Permis pour les guides touristiques, la Ville de Québec fait marche arrière... pour l'instant

La Ville de Québec fait volte-face. Elle suspend temporairement son règlement controversé sur l’abolition du permis de guide touristique et se donne un an pour trouver une solution qui, espère-t-elle, fera consensus dans l’industrie.

La vice-présidente du comité exécutif de la Ville, Julie Lemieux, en a fait l’annonce jeudi après-midi à l’hôtel de ville. Les critiques qui fusent de toutes parts depuis quelques jours ont visiblement pesé lourd dans la balance. La conseillère, d’ailleurs, n’a pas caché son étonnement.

Accompagnée du directeur de l’Office du tourisme de Québec, Mme Lemieux a indiqué que le vote prévu la semaine prochaine au conseil d’agglomération n’aura pas lieu. Conséquemment, le permis délivré par la Ville demeurera en vigueur cette année.

«On va inviter les guides à se procurer leur permis pour l’année 2016. Il sera nécessaire, mais, entre-temps, on va se pencher sur la question rapidement», a-t-elle prévenu. Bien que la formation soit «essentielle» à leurs yeux, la Ville et l’Office du tourisme se questionnent toujours sur la pertinence d’un permis et d’une formation obligatoire dispensée au collège.

Le règlement actuel, plaide-t-on, est «très difficile à appliquer». Les deux intervenants se sont dits en «mode solution».

«Un règlement difficilement applicable, est-ce un bon règlement » a ajouté André Roy, de l’Office du tourisme, s’interrogeant à voix haute. «Un règlement qui a un impact négatif sur les touristes qu’on veut attirer à Québec, est-ce un bon règlement Est-ce que le permis fait en sorte que le guide est compétent Ce sont toutes sortes de questions qu’il faut se poser.»

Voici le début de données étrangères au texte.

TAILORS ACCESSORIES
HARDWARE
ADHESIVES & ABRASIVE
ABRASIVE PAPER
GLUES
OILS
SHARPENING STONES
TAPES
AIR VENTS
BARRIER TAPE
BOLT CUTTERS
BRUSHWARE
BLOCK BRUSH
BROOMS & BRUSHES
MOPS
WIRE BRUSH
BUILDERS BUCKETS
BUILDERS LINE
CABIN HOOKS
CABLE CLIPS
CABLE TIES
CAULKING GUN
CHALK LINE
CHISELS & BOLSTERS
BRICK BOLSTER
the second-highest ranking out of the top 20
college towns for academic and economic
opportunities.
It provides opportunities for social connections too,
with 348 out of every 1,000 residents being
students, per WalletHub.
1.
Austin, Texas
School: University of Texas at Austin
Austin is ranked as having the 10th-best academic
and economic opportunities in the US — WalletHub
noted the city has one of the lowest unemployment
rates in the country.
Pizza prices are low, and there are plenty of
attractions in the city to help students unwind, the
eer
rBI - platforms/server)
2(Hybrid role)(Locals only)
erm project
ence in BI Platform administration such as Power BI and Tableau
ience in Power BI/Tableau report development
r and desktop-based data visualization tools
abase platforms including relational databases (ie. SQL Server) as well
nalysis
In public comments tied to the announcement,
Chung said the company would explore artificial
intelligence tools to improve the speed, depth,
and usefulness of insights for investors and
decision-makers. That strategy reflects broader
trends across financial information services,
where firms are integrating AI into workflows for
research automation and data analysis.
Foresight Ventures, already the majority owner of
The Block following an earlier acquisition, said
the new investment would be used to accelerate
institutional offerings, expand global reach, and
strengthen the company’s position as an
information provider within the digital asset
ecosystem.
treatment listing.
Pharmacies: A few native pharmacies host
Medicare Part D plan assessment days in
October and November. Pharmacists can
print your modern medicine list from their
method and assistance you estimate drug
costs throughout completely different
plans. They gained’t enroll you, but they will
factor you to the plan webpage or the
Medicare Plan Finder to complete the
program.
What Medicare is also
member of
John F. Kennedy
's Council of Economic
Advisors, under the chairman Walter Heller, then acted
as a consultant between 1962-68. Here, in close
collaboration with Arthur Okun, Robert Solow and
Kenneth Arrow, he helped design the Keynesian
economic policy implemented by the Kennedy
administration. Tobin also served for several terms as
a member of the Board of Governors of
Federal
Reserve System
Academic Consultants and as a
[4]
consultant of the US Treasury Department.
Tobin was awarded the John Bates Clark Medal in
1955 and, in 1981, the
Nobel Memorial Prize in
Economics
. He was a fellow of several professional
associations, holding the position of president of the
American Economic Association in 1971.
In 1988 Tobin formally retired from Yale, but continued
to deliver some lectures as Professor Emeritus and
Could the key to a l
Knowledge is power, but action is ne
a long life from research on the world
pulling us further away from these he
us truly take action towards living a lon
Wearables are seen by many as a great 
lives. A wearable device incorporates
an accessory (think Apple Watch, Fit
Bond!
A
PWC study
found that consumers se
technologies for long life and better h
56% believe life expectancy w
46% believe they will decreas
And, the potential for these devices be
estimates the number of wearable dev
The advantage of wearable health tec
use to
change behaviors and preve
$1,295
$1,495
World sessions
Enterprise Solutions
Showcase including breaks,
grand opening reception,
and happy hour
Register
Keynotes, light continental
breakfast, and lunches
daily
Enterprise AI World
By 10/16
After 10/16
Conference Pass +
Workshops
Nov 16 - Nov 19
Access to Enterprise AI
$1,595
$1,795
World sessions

Des interventions qui font fuir les touristes

Par ailleurs, Mme Lemieux a déploré les interventions sur le terrain par des guides accrédités qui voulaient se faire justice auprès de guides étrangers ne respectant pas la loi. Des interventions «qui n’ont pas été élégantes et qui ont causé du tort à l’image de la ville de Québec», a-t-elle affirmé.

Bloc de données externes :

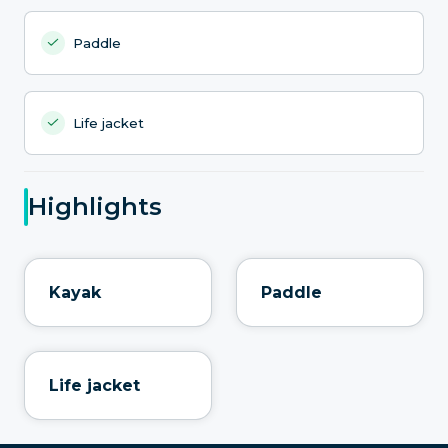
Paddle
Life jacket
Highlights
Kayak
Paddle
Life jacket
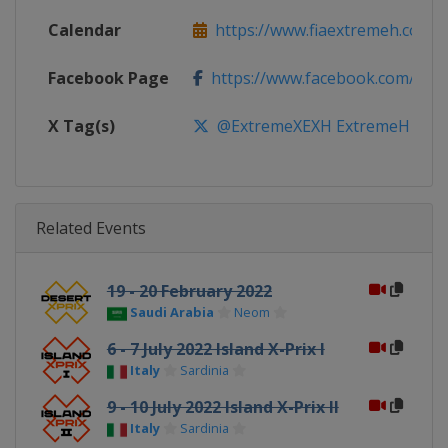
Calendar
https://www.fiaextremeh.com
Facebook Page
https://www.facebook.com/ext
X Tag(s)
@ExtremeXEXH ExtremeH
Related Events
19 - 20 February 2022
Saudi Arabia
Neom
6 - 7 July 2022 Island X-Prix I
Italy
Sardinia
9 - 10 July 2022 Island X-Prix II
Italy
Sardinia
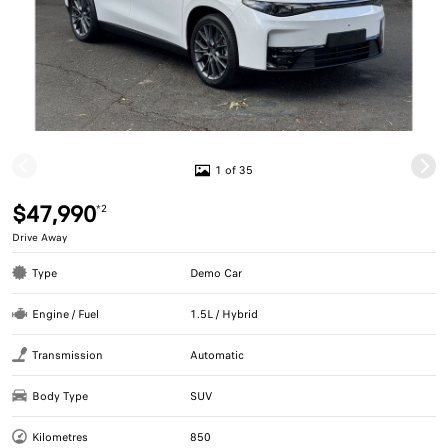
1 of 35
$47,990
*2
Drive Away
Type
Demo Car
Engine / Fuel
1.5L / Hybrid
Transmission
Automatic
Body Type
SUV
Kilometres
850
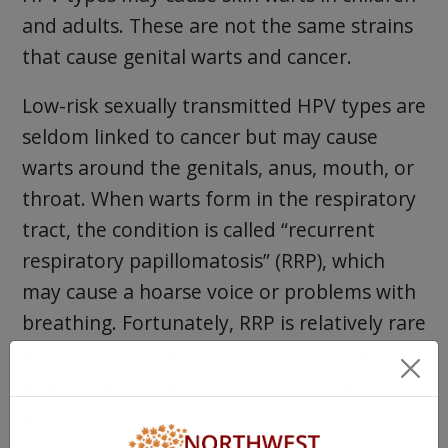
and adults. These are not the same strains
that cause genital warts and cancer.
Low-risk sexually transmitted HPV types are
seldom linked to cancer but may cause
warts around the genitals, anus, mouth, or
throat. When warts form in the respiratory
tract, the condition is called “recurrent
respiratory papillomatosis” (RRP), which
may cause a hoarse voice or problems with
breathing. Fortunately, RRP is relatively rare
in the US, with about 1.8 cases per 100,000
adults and 4.3 cases per 100,000 children
per year.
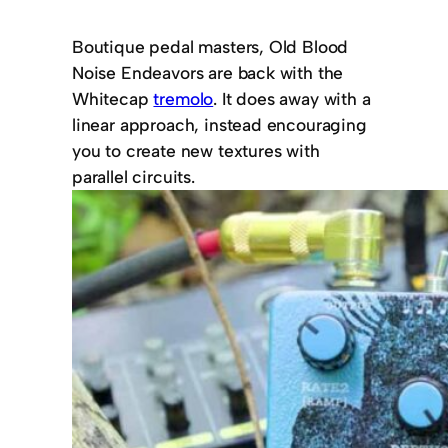
Boutique pedal masters, Old Blood
Noise Endeavors are back with the
Whitecap
tremolo
. It does away with a
linear approach, instead encouraging
you to create new textures with
parallel circuits.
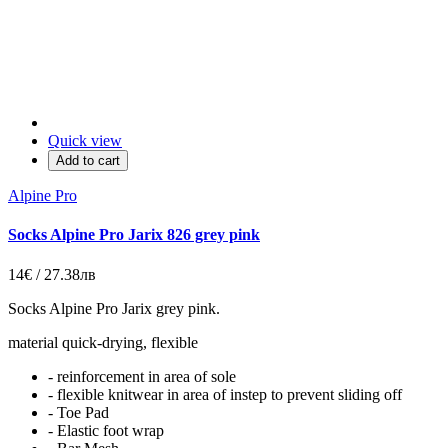
Quick view
Add to cart
Alpine Pro
Socks Alpine Pro Jarix 826 grey pink
14€ / 27.38лв
Socks Alpine Pro Jarix grey pink.
material quick-drying, flexible
- reinforcement in area of sole
- flexible knitwear in area of instep to prevent sliding off
- Toe Pad
- Elastic foot wrap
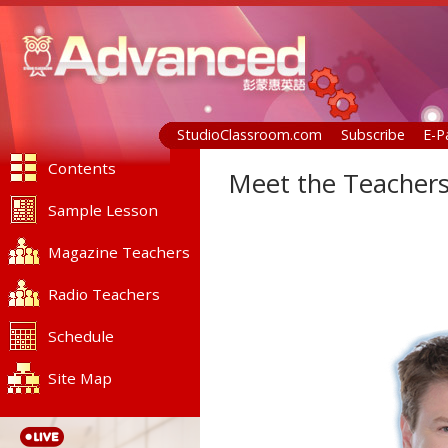
StudioClassroom.com
Subscribe
E-P
Contents
Meet the Teachers
Sample Lesson
Magazine Teachers
Radio Teachers
Schedule
Site Map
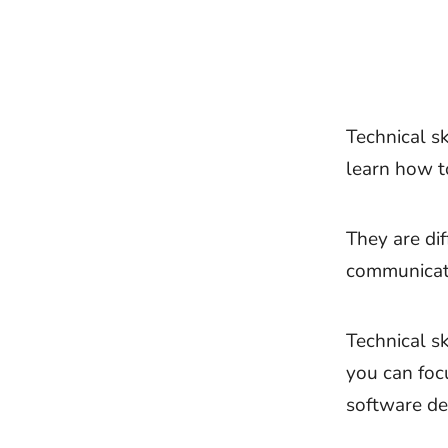
Technical sk
learn how to
They are di
communicati
Technical s
you can foc
software de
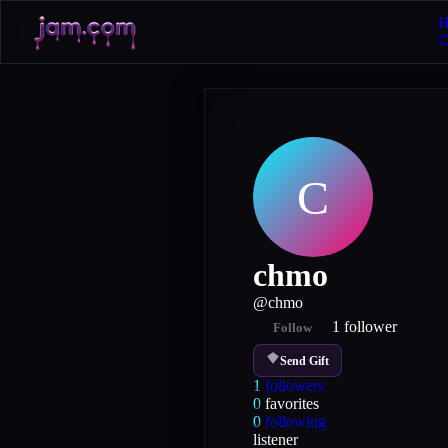
H
C
chmo
@
chmo
1
follower
Follow
Send Gift
1
followers
0
favorites
0
following
listener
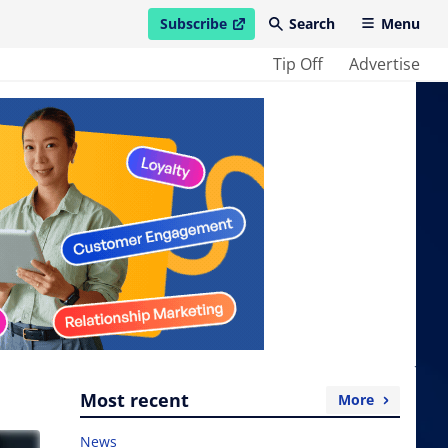
Subscribe
Search
Menu
open in new window
Tip Off
Advertise
Most recent
More
News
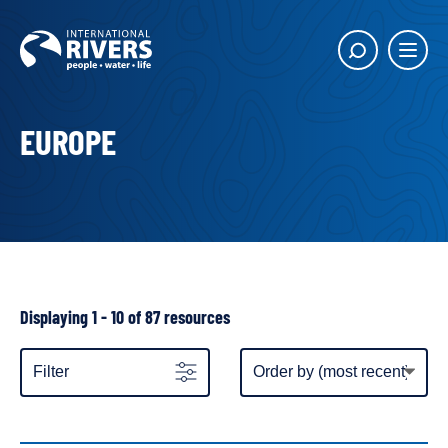
Skip to
content
Main
Show
menu
search
butto
EUROPE
Showing
Displaying 1 - 10 of 87 resources
all
resources
Item
Filter
display
order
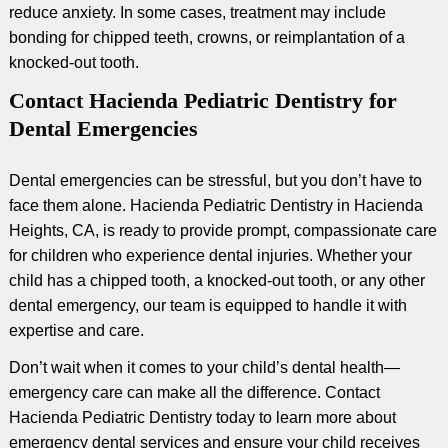
reduce anxiety. In some cases, treatment may include
bonding for chipped teeth, crowns, or reimplantation of a
knocked-out tooth.
Contact Hacienda Pediatric Dentistry for
Dental Emergencies
Dental emergencies can be stressful, but you don’t have to
face them alone. Hacienda Pediatric Dentistry in Hacienda
Heights, CA, is ready to provide prompt, compassionate care
for children who experience dental injuries. Whether your
child has a chipped tooth, a knocked-out tooth, or any other
dental emergency, our team is equipped to handle it with
expertise and care.
Don’t wait when it comes to your child’s dental health—
emergency care can make all the difference. Contact
Hacienda Pediatric Dentistry today to learn more about
emergency dental services and ensure your child receives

Le nombre d’interpellations par des représentants de la Ville, pour s’assurer que les guides affichaient clairement leur permis, a également augmenté en 2015. Dans 11 % des cas, affirme Mme Lemieux, les guides ne respectaient pas la loi. Bref, la Ville a serré la vis et a fait fuir des grossistes, a-t-on expliqué en substance, affirmant que la coercition est «contre-productive».

La Ville a également remis aux journalistes une lettre qu’un grossiste en voyages avait expédiée à sa clientèle d’Asie-Pacifique et où sont dénoncées les inspections qui nuisent à la réputation d’hospitalité du Canada. «Québec était menacée d’être rayée de la carte, surtout en Asie-Pacifique. C’est ça qui est arrivé… On a alarmé l’industrie touristique à l’étranger. Ça a mis le feu aux poudres. On sentait qu’on était en train de se tirer dans le pied avec ça.»

«On supporte les collèges, on fait déjà la promotion des guides touristiques certifiés… Ce n’est pas parce qu’on n’y croit pas. On veut juste trouver une solution équitable, applicable et qui ne sera pas contre-productive. L’objectif, c’est d’amener des touristes à Québec et, by the way, amener des touristes à Québec, c’est donner du travail à nos guides», a renchéri M. Roy.

Réaction positive des guides

L’Association des guides touristiques de Québec (AGTQ) a bien accueilli l’annonce d’un moratoire sur la réglementation qui les concerne et promet de collaborer avec la Ville afin de trouver des solutions. La présidente de l’AGTQ, Marie Legroulx, demeure néanmoins convaincue que la délivrance d’un permis intimement lié à une formation obligatoire est le meilleur outil.